I ended up having to do a bit of creative fabric cutting, as my fabric piece was a tiny bit less than required, so I ate into the side seams a bit. However, there is enough ease to go down even more, as you can see, it’s quite baggy.
The only notable change omitting the centre front seam, I cut it on the fold. I wasn’t sure how the fabric will sew, so I didn’t want to worry about puckered seams on my front. Well, not that I can live with them on my back, but less I see, less I stress if they went wrong.
I also used the regular t-shirt band insertion method and used the coverstich to top stitch it down. They were instructing you to hand stitch and I’m certainly not doing that! I’d rather unpick coverstitches twenty times over, haha!
This was the last project I sewed with my old Brother 1034D before I gave it away, sniff! But I got a shiny new Babylock Enlighten instead, so I wasn’t sad for too long :).
I reinforced the shoulder seams with iron-on 1/4” tape, as the overlocker did not want to sew the clear elastic for some reason. However you decide to do it, make sure you do reinforce, as the weight of the sleeves does hang off this seams and they will stretch out.
So, everything was sewn together with the overlocker, except for the neckband, and bottom hem and sleeve hems, which were coverstitched.
On the hems, I added a band which was then topstitched in place with the coverstich. Somehow the front hem was a bit wonky and this really helped to keep a nice, straight line. Also, I think it helps the garment hang nicer. The fabric is quite light and fluffy, so it benefits from a bit of weight. The sleeves were just turned over and topstitched with a two needles coverstitch.
The one watch-out would be to make sure you mark the slit ends carefully, as I forgot about them and could not understand why the back and front pieces don’t match. Then I tweaked that there was a slit and the sides were not the same length.
Wear & Style
This is my new favourite colour this autumn, and I want to wear it all the time! In fact, I have already worn this jumper loads since I finished it last week. I probably need to sew myself something else in this colour for a little variation. I just feel so nice and snuggly in it, but because of the metallic thread, it also looks nicer than just a regular sweatshirt.
So far, I have styled it with tight jeans, like in these pictures and also with a pair of dark culottes and a pair of faux leather trousers.

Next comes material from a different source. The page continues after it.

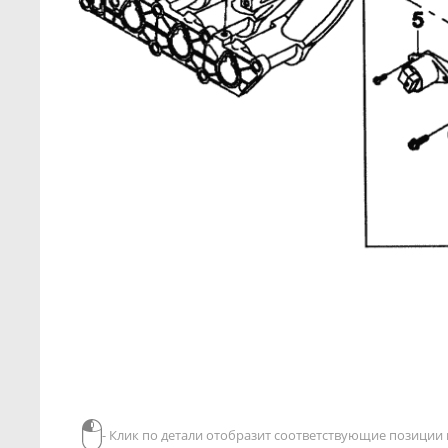
- Клик по детали отобразит соответствующие позиции в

I love the loose/tight combo, but it equally goes great with something looser. There is something about an oversized jumper that goes great with leather. So here I am wearing it with my fitted leather jacket, but I also wore it with a more masculine looking biker jacket.

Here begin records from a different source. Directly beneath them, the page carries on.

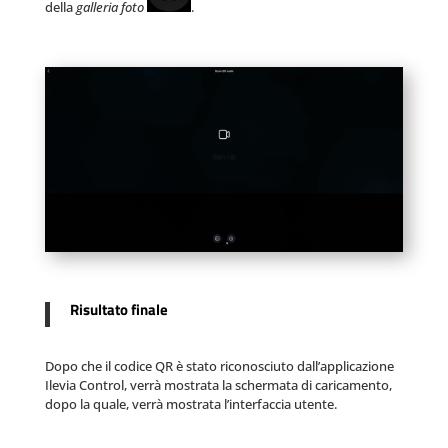
della
galleria foto
.
Risultato finale
Dopo che il codice QR è stato riconosciuto dall’applicazione
Ilevia Control, verrà mostrata la schermata di caricamento,
dopo la quale, verrà mostrata l’interfaccia utente.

What else I love about this one? I got so many disbelieving comments when I told people I made it. Everyone thought it was RTW, and to me, that is a compliment!
P.S. Hope you’re appreciating my matching socks combo, I’ve had these ages but only just got a chance to show them some love! ‘Tis the colour palette season :).
Pattern: Burda Style Magazine Oversize V-Neck Sweater 12/2015 #118A – also available in PDF on the BurdaStyle website. Size 38, with 1/4” SA
Fabric: Poly knit jersey with metallic thread from Abakhan
Alterations: Removed the centre front seam (cut on the fold); finished the neckline with a visible band (t-shirt) and used the coverstitch to finish neckline, hem and sleeves.
Next time: Maybe go one size down.
Other versions: Only one other review I could find on Pattern Review.